Here is my proof. The Scabies Mite and the Mange Mite are very closely related. See this article on mange:
"· Cures Mange on Pets
-- Colloidal Silver user M.S., from Oklahoma City writes, “We brought the Micro-Particle Colloidal Silver Generator from The Silver Edge along with us when we visited our son, daughter-in-law and two grandsons this summer. I was shocked when I saw their dear dog, Pepper, who had the worst case of mange I’ve ever seen. Big areas of skin were bare, scabbed and flaky and she would rub up against the house to scratch her sides from the tortuous itch.”
She continues, “Our son told us of all the trips to the vet for different remedies that didn't work. Well, I got some canning jars and distilled water and made some micro-particle colloidal silver that day. I told our son to get a spray bottle to spray her down that evening. He did.
The next morning there was a noticeable difference in her skin - almost no flakiness and she looked a lot less miserable. Each day we saw improvement and hair growth. By the end of the week she looked happier and wasn't scratching. Now her coat is perfect and glossy - back to her lovely self.”
This is unusual, of course, because colloidal silver is best known for killing infectious microorganisms like bacteria, fungus and even some viruses.

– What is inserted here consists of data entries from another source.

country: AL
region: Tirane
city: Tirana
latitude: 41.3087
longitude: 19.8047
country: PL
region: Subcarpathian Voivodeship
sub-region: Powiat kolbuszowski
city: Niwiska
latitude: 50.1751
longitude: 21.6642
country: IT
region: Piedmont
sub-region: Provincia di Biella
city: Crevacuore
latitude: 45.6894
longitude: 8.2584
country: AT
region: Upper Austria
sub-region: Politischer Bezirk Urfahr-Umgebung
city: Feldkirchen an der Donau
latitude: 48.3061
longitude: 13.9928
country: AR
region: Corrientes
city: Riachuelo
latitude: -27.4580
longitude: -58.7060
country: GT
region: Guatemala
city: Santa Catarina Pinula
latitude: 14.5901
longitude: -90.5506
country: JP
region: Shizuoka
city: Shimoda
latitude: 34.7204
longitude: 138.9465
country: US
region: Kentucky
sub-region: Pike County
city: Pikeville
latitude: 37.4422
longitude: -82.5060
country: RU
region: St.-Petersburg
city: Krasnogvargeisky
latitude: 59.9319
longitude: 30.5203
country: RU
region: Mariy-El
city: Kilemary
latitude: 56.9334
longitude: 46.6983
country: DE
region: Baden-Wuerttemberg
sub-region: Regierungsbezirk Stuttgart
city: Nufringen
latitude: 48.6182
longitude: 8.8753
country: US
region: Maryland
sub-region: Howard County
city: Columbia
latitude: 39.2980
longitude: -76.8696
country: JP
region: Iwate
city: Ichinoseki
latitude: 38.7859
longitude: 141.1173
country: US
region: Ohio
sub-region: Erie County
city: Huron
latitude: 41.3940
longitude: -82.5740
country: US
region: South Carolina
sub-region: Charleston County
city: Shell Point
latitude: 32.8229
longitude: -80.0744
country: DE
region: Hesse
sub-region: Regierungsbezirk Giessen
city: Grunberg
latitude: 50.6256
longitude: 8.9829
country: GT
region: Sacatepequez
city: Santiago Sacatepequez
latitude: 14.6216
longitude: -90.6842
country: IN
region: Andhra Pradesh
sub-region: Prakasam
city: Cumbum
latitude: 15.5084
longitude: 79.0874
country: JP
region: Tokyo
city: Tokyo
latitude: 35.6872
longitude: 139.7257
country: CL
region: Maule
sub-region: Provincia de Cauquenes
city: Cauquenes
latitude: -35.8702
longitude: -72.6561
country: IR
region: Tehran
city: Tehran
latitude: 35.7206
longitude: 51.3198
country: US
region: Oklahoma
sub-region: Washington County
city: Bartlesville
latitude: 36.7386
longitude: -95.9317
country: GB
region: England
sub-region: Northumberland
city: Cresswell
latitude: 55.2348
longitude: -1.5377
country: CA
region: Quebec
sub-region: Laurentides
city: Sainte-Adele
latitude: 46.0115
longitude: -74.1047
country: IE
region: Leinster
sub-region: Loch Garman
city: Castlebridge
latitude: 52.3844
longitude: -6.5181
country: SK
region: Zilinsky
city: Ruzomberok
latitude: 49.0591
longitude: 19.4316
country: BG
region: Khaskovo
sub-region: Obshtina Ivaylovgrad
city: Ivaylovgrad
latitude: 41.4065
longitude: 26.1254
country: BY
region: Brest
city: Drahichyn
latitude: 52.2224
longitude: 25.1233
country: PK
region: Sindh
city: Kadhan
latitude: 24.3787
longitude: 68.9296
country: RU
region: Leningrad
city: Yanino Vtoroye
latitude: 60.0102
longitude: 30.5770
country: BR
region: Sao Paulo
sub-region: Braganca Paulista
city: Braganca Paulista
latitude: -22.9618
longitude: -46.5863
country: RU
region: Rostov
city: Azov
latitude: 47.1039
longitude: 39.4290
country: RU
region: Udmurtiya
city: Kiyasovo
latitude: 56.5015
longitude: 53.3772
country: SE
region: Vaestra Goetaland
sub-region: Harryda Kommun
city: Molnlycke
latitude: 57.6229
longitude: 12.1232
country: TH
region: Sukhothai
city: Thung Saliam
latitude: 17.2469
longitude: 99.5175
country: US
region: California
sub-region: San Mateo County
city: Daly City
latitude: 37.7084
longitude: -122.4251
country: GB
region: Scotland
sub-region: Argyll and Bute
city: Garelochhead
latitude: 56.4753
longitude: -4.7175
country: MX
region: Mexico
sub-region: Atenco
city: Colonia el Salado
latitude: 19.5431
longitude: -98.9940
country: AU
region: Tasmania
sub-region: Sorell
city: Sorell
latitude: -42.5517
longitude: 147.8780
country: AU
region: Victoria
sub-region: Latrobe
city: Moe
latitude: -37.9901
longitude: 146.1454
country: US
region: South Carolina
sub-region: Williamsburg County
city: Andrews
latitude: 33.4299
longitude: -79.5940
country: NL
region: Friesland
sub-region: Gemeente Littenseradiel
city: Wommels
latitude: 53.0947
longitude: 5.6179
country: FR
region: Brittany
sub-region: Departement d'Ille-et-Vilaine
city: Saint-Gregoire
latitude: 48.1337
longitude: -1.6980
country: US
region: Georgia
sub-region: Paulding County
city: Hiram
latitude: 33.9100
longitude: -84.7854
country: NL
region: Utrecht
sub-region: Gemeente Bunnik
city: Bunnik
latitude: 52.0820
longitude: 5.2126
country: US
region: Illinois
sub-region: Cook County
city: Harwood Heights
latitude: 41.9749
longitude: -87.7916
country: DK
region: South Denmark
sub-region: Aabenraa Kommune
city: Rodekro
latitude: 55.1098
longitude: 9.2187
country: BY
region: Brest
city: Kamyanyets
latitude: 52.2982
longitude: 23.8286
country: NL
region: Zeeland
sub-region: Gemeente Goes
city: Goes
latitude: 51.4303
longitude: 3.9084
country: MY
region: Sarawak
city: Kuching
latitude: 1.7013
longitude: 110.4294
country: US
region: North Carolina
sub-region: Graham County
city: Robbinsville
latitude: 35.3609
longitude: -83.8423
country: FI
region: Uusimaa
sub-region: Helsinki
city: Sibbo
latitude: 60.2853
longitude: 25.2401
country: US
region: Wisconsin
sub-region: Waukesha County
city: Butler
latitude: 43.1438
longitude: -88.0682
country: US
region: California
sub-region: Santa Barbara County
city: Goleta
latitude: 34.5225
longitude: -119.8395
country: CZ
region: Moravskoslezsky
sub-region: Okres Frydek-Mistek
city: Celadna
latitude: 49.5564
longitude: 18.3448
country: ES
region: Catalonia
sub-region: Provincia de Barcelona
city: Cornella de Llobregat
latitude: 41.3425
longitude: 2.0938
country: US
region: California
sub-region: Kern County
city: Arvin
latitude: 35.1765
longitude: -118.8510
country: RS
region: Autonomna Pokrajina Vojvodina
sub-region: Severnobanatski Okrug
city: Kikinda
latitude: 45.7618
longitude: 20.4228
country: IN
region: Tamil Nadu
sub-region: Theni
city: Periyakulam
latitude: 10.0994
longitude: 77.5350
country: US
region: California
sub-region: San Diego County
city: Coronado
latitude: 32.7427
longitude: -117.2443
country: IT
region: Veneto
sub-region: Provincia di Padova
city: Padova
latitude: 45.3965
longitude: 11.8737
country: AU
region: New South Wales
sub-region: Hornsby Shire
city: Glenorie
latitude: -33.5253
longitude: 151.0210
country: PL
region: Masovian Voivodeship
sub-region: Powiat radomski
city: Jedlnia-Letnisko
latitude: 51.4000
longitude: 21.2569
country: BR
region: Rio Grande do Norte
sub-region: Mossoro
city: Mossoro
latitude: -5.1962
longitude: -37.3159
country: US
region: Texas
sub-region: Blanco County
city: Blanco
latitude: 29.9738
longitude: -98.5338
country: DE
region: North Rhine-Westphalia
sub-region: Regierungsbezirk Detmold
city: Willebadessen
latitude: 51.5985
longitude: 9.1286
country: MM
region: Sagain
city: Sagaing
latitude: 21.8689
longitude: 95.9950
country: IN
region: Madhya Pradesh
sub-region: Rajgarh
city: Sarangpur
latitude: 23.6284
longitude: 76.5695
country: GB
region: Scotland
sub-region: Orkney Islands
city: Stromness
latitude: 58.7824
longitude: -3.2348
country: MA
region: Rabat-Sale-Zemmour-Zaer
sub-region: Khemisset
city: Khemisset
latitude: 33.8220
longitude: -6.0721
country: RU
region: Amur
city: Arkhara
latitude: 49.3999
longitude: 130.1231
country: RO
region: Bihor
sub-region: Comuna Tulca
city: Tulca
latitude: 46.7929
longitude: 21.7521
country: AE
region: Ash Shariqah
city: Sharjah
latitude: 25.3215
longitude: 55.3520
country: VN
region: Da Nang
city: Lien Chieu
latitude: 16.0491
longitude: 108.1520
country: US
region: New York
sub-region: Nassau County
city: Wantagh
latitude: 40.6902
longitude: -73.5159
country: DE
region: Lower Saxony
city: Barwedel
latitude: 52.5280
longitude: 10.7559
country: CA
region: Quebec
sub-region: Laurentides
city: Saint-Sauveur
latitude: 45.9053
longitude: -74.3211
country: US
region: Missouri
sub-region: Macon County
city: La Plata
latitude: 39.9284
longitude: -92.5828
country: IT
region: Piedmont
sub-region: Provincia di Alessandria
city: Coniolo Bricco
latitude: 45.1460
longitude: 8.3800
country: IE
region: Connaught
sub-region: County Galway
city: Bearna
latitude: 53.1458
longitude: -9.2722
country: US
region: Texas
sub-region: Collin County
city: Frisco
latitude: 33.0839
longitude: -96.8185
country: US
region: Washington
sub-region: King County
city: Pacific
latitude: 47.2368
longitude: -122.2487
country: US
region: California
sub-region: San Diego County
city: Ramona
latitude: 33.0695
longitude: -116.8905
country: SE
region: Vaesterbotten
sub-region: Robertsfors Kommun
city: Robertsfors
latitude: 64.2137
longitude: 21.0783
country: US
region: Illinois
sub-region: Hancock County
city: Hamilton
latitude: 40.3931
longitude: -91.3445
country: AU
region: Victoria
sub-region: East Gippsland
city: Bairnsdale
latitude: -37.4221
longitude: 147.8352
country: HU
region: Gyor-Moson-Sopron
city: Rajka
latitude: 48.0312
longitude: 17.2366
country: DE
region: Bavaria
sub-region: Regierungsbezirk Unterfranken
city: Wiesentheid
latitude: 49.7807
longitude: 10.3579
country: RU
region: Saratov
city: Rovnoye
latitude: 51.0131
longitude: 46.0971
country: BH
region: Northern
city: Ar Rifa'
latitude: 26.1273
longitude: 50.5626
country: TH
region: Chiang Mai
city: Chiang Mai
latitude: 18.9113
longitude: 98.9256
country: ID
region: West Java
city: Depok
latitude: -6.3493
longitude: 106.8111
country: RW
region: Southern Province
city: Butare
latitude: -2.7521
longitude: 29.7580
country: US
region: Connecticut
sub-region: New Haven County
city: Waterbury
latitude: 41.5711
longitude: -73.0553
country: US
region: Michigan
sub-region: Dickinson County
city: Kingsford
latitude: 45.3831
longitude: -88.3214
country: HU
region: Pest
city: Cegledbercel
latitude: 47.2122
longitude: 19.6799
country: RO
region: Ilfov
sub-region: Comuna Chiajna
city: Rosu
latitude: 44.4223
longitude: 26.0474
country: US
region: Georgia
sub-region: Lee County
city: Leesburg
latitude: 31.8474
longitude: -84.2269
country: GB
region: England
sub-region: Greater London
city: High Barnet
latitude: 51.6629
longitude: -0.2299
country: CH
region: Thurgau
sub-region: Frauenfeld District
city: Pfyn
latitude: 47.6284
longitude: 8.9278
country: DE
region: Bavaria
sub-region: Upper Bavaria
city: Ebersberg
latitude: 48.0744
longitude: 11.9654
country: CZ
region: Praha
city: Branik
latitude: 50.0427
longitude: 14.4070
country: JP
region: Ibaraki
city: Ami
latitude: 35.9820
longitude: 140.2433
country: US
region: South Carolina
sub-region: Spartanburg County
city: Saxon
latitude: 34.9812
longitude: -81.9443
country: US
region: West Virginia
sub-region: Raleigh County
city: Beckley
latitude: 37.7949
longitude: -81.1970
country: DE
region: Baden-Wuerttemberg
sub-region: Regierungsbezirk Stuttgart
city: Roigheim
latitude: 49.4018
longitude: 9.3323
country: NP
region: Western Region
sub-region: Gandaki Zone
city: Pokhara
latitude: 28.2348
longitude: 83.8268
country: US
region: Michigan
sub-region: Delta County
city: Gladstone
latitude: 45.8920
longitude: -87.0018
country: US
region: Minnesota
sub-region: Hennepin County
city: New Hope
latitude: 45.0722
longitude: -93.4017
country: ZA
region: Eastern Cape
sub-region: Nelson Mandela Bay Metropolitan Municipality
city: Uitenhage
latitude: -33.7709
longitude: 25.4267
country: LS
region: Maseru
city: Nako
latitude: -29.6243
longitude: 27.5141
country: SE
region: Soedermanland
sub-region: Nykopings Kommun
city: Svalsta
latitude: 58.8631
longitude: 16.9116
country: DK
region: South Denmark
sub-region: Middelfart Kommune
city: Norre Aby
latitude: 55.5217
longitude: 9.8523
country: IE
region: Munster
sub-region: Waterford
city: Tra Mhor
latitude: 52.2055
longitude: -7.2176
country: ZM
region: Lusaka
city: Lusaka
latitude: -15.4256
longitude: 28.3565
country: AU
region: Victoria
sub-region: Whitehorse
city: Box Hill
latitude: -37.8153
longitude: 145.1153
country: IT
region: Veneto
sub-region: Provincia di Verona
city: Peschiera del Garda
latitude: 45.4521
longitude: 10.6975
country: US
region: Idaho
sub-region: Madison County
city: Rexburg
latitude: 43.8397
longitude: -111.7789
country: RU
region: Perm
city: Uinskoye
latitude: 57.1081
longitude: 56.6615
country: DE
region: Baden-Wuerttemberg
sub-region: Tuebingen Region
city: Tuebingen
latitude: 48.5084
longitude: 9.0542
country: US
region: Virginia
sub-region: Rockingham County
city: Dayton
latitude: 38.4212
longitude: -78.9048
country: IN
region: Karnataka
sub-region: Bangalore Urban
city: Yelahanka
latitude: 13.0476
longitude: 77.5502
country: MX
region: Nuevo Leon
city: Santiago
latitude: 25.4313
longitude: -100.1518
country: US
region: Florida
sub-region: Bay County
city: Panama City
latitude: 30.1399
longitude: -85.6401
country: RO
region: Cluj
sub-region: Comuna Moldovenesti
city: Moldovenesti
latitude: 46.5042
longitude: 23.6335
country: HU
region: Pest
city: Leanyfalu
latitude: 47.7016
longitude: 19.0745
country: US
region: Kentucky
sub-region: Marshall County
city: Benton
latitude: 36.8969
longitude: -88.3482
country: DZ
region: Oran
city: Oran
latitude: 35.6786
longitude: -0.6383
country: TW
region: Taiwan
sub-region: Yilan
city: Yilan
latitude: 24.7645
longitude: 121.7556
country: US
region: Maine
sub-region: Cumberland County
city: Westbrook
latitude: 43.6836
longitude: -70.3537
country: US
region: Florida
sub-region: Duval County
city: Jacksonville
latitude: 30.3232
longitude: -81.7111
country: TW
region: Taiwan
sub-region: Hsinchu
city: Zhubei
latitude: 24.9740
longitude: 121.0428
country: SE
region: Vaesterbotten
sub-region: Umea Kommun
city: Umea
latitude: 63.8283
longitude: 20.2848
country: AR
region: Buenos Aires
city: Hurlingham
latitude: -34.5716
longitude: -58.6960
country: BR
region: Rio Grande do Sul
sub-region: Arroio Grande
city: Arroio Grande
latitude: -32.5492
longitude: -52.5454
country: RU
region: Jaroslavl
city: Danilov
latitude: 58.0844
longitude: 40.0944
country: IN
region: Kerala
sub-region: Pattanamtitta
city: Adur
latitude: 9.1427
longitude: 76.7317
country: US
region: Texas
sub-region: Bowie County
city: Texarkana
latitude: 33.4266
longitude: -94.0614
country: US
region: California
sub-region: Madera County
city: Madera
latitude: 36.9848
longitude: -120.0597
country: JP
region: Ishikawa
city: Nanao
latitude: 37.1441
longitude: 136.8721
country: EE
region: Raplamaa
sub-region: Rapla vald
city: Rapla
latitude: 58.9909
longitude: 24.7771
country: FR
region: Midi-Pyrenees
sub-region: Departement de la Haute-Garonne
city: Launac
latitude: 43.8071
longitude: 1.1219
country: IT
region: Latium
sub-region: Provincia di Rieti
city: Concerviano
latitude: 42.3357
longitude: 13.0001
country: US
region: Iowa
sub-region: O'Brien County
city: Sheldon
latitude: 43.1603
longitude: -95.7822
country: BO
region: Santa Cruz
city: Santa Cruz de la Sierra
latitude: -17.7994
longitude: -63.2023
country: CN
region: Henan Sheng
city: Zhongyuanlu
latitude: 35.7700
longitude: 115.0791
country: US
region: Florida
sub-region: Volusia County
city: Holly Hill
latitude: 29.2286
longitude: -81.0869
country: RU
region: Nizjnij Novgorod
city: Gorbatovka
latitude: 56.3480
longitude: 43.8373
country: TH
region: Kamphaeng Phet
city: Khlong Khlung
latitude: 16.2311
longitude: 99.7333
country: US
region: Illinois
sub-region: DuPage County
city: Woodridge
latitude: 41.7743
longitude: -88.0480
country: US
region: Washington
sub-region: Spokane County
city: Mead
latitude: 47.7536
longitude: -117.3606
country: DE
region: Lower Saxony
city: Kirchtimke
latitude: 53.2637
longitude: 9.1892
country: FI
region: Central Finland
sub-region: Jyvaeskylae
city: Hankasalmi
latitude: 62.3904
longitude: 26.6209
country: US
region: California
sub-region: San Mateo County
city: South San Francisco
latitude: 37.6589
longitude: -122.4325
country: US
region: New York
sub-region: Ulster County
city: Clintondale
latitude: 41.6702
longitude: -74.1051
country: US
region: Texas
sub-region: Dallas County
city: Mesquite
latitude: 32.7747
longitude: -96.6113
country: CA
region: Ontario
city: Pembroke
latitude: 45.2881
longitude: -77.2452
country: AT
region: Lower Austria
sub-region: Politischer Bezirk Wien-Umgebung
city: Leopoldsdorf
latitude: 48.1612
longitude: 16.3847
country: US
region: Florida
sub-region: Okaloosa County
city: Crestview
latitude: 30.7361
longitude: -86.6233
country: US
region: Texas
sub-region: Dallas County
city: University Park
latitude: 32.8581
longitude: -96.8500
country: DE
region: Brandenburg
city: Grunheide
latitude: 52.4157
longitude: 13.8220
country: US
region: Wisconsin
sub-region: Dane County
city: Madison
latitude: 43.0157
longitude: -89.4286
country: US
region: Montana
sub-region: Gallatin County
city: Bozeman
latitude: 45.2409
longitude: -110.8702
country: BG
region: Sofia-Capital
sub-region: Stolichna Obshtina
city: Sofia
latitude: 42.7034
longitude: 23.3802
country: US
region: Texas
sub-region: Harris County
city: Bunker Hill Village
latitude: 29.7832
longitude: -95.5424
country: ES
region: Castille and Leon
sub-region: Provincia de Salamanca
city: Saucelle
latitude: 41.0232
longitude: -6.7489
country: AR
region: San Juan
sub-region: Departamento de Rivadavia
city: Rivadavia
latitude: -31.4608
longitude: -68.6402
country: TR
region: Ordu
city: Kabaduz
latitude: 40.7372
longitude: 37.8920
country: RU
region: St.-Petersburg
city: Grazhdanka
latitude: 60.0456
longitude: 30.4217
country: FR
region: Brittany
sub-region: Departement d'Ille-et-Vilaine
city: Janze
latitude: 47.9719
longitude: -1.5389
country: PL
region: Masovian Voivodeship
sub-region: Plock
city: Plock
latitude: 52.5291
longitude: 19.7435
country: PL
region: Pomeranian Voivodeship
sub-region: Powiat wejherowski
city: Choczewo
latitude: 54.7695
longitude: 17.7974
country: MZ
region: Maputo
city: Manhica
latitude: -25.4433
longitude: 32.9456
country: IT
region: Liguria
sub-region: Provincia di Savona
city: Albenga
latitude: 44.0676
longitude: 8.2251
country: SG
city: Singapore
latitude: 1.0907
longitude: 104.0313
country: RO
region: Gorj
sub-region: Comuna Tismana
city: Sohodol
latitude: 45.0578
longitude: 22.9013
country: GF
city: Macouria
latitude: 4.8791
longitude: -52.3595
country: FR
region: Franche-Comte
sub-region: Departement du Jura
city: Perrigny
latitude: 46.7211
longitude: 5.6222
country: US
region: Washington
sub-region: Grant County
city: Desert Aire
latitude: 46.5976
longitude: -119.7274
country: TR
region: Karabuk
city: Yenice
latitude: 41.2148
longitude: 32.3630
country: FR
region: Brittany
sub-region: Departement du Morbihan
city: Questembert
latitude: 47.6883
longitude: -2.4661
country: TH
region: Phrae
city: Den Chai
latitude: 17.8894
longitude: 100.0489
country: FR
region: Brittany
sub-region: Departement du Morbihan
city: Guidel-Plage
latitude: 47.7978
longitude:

But mange on pets is a skin disease caused by parasitic mites, known commonly as “mange mites.” When an animal’s immunity is low, these mites can embed themselves in huge numbers in the animal’s skin, resulting in the loss of large patches of hair.
Mange mites come in two basic varieties. One variety, called Demodex canis, severely damages the skin of the animal by burrowing into the hair follicles and sweat glands to such an extent that infectious microbes such as Staphylococcus epidermidis can colonize the skin and spread, causing skin infection and hair loss.
And the other variety, called Sarcoptes scabiei canis, burrows into the animal’s skin causing a severe allergic reaction, resulting in intense itching, crusting of the skin and hair loss.
It would be interesting to know which variety of mange mite was afflicting the dog described above. But the most important thing is that colloidal silver appears to not only relieve the intense itching and inflammation, but apparently also gets rid of the mites allowing the hair to grow back.
As I explained in my previous article, “12 Most Unusual Uses for Colloidal Silver,” many insects (such as roaches, aphids, termites, fungus gnats, fruit flies and others) simply don’t like being around colloidal silver because their very lives depend upon tiny microbes they live in symbiotic relationship with.
The silver, being highly antimicrobial, apparently threatens this symbiotic relationship between the microbes and the insects. So when their “symbiots” are threatened, the insects leave the area out of self-preservation.